The bottom line, for me anyway, is to practice evidence-based but non-conventional therapies, daily, weekly, etc. Including:
etc.
This post’s focus is on non-cancer pain. However, I have to toss out the idea that cancer survivors would experience less non-cancer pain if conventional oncology would use less toxicity- chemo and radiation- and figure out that “less is more” as the saying goes.
Are you a cancer survivor struggling with non-cancer pain? Have you been diagnosed with cancer and are stewing about the long-term side effects that may result from your cancer therapies?
If you’d like to learn more about evidence-based but non-conventional therapies send me an email at
David.PeopleBeatingCancer@gmail.com
Hang in there,
David Emerson
Recommended Reading:
“Cancer and its treatment exert a heavy psychological and physical toll. Of the myriad symptoms which result, pain is common, encountered in between 30% and 60% of cancer survivors...
Pain in cancer survivors is a major and growing problem, impeding the recovery and rehabilitation of patients who have beaten cancer and negatively impacting on cancer patients’ quality of life, work prospects and mental health. Persistent pain in cancer survivors remains challenging to treat successfully. Pain can arise both due to the underlying disease and the various treatments the patient has been subjected to.

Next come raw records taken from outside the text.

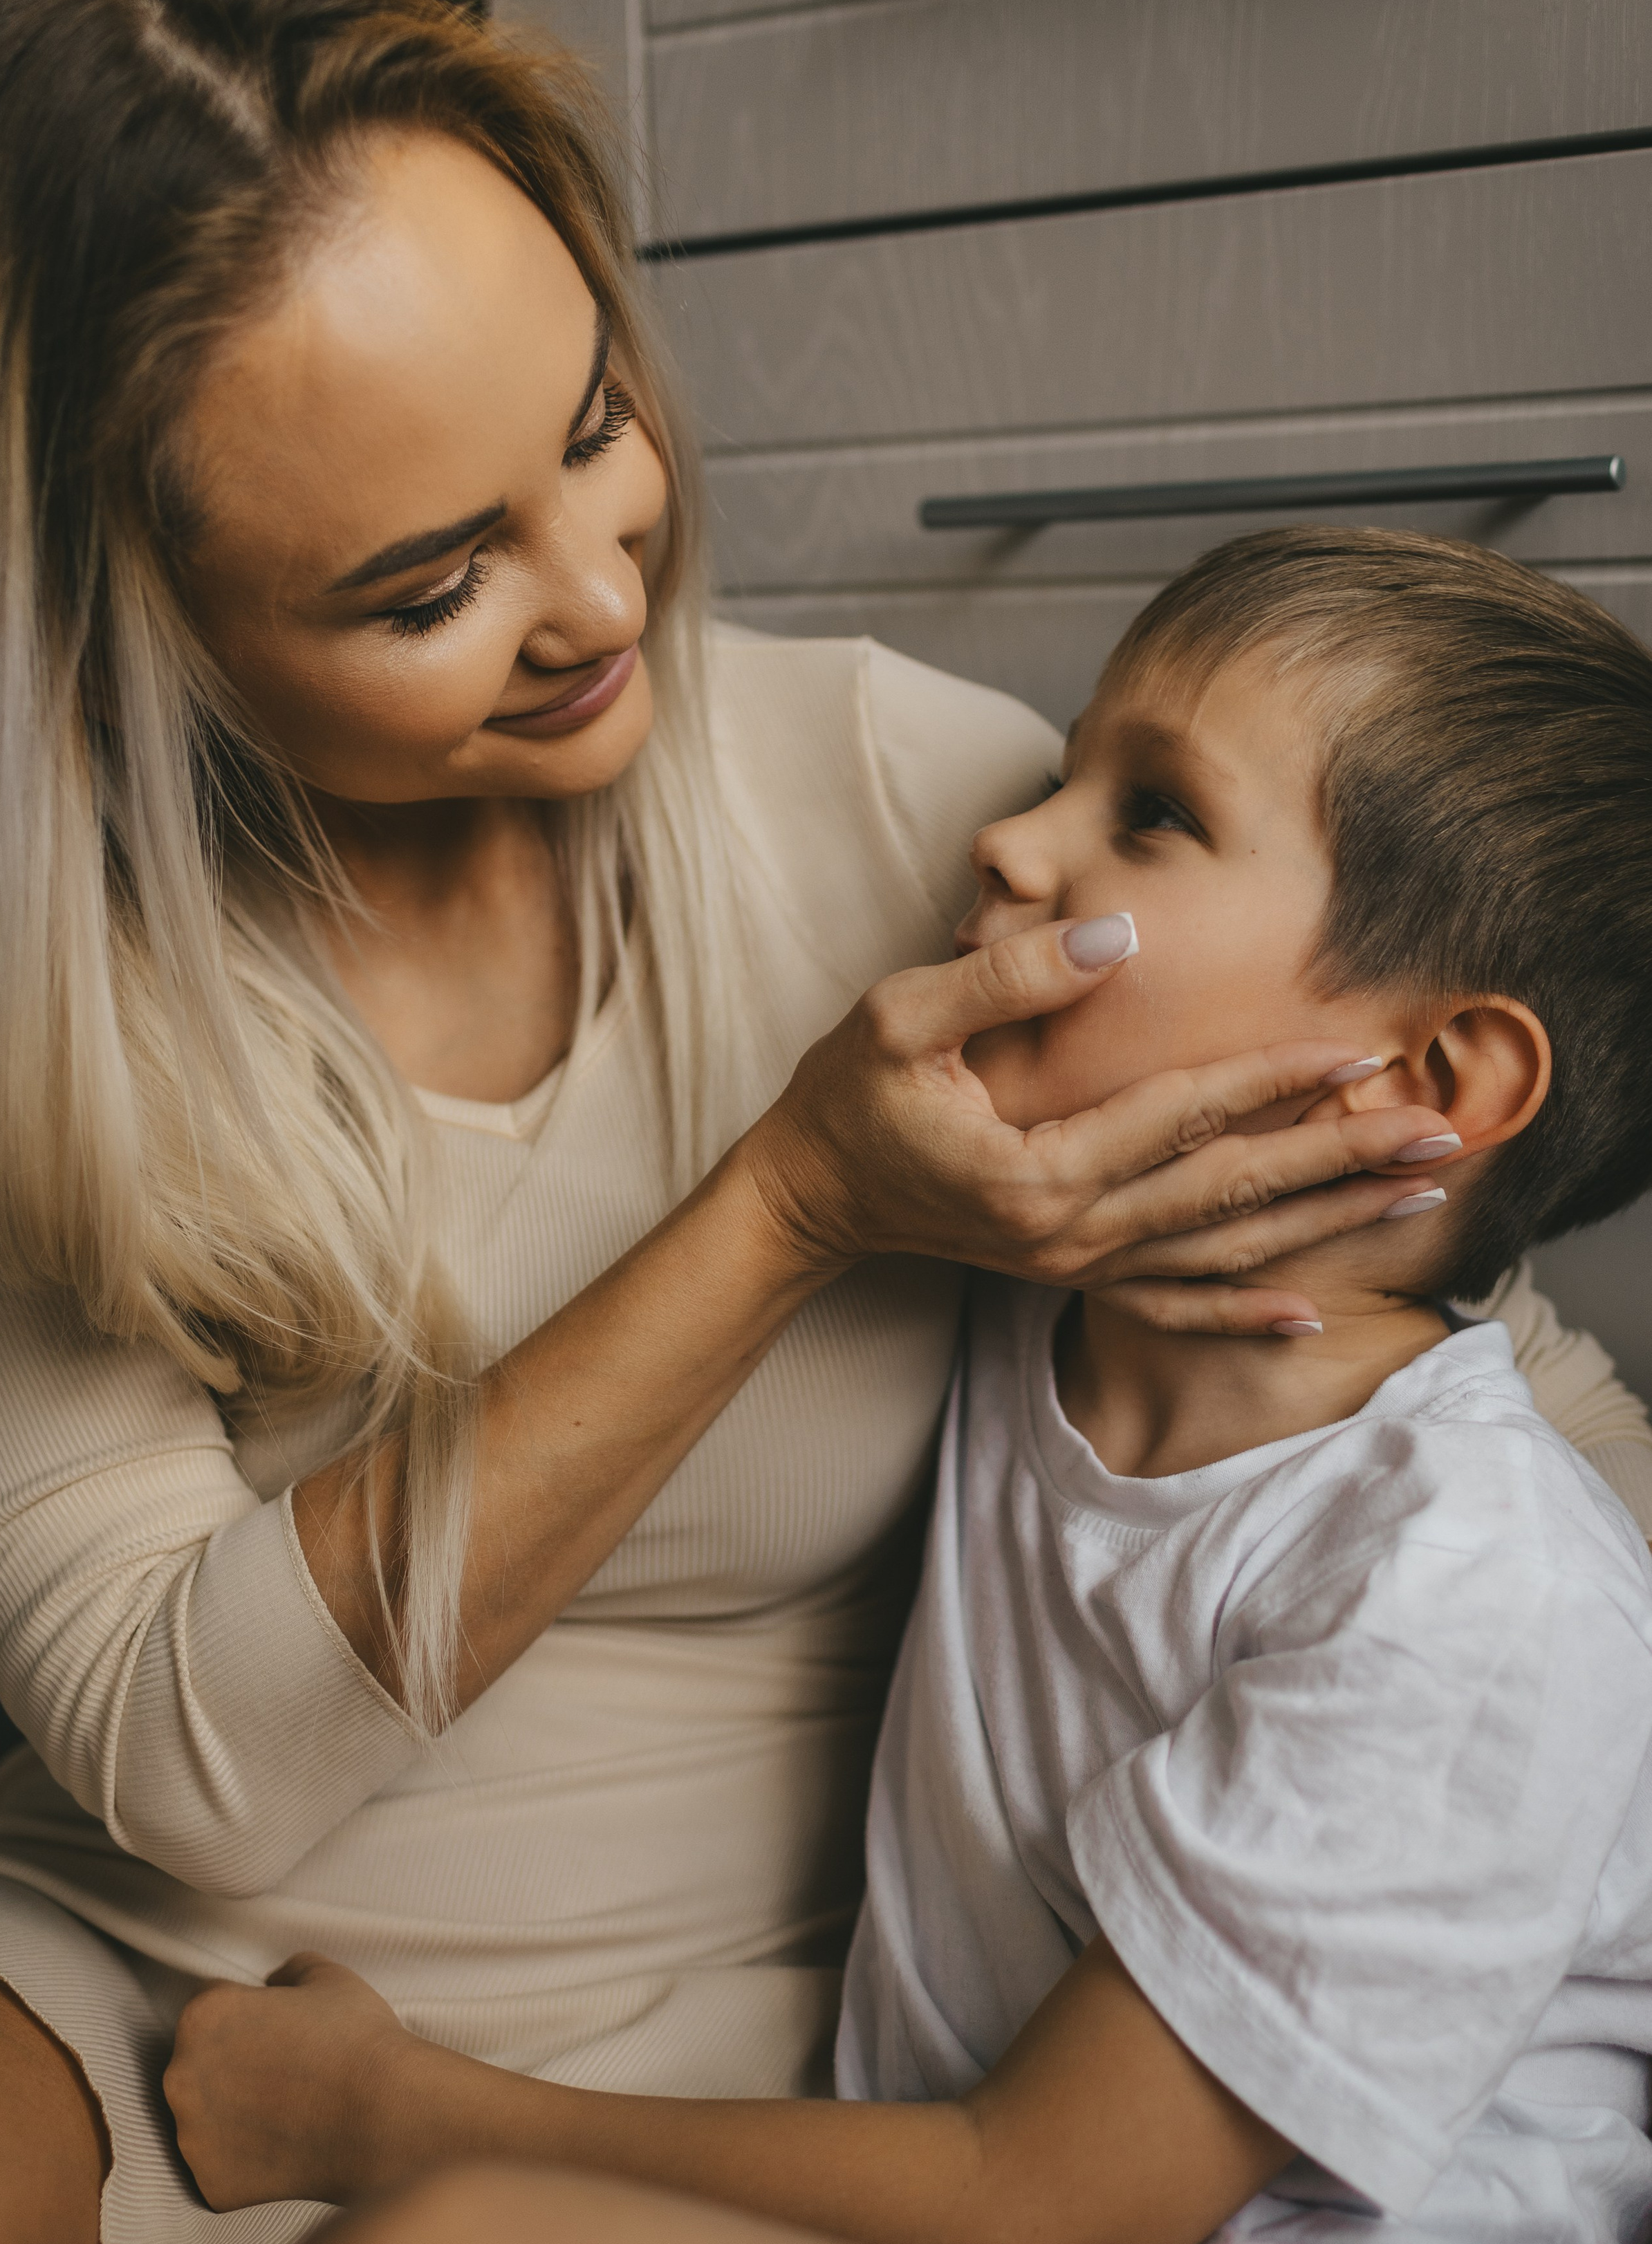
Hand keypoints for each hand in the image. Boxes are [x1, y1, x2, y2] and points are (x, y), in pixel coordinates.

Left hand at [164, 1953, 418, 2210]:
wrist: (386, 2117)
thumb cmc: (357, 2041)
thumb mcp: (329, 1977)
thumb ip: (288, 1969)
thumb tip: (276, 1981)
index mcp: (203, 2015)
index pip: (209, 2008)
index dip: (247, 2015)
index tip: (276, 2031)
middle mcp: (182, 2076)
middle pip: (198, 2065)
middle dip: (232, 2066)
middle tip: (284, 2072)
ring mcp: (193, 2137)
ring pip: (205, 2120)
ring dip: (235, 2115)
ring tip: (289, 2111)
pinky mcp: (212, 2184)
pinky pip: (221, 2168)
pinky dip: (246, 2161)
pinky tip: (286, 2146)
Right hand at [741, 921, 1457, 1334]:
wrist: (805, 1195)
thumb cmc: (846, 1095)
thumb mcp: (902, 1016)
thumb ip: (1009, 977)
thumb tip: (1117, 932)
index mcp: (1037, 1169)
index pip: (1180, 1115)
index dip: (1273, 1078)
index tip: (1359, 1050)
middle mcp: (1069, 1233)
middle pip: (1228, 1193)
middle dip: (1339, 1161)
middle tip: (1438, 1133)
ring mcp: (1073, 1266)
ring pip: (1221, 1251)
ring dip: (1323, 1224)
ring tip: (1414, 1195)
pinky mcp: (1069, 1277)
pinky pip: (1173, 1304)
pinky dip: (1245, 1310)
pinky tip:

Conclusion-Our continually ageing and expanding population coupled with increases in the number of patients being successfully treated for cancer is resulting in greater numbers of cancer survivors. Many of these survivors experience the after effects of both their malignancy and the treatment they receive for it. Pain represents one of the most common and unpleasant of these after effects, profoundly influencing the quality of life experienced by cancer survivors and detrimentally affecting their recovery and rehabilitation.
Pain in cancer survivors may be caused by a number of disparate mechanisms related to both the underlying disease and the differing modalities used to treat it;
Our understanding of the exact pathophysiological processes which result in pain remains sparse, but ongoing work is likely to lead to improved appreciation and treatment possibilities to reduce the symptom burden for cancer survivors.”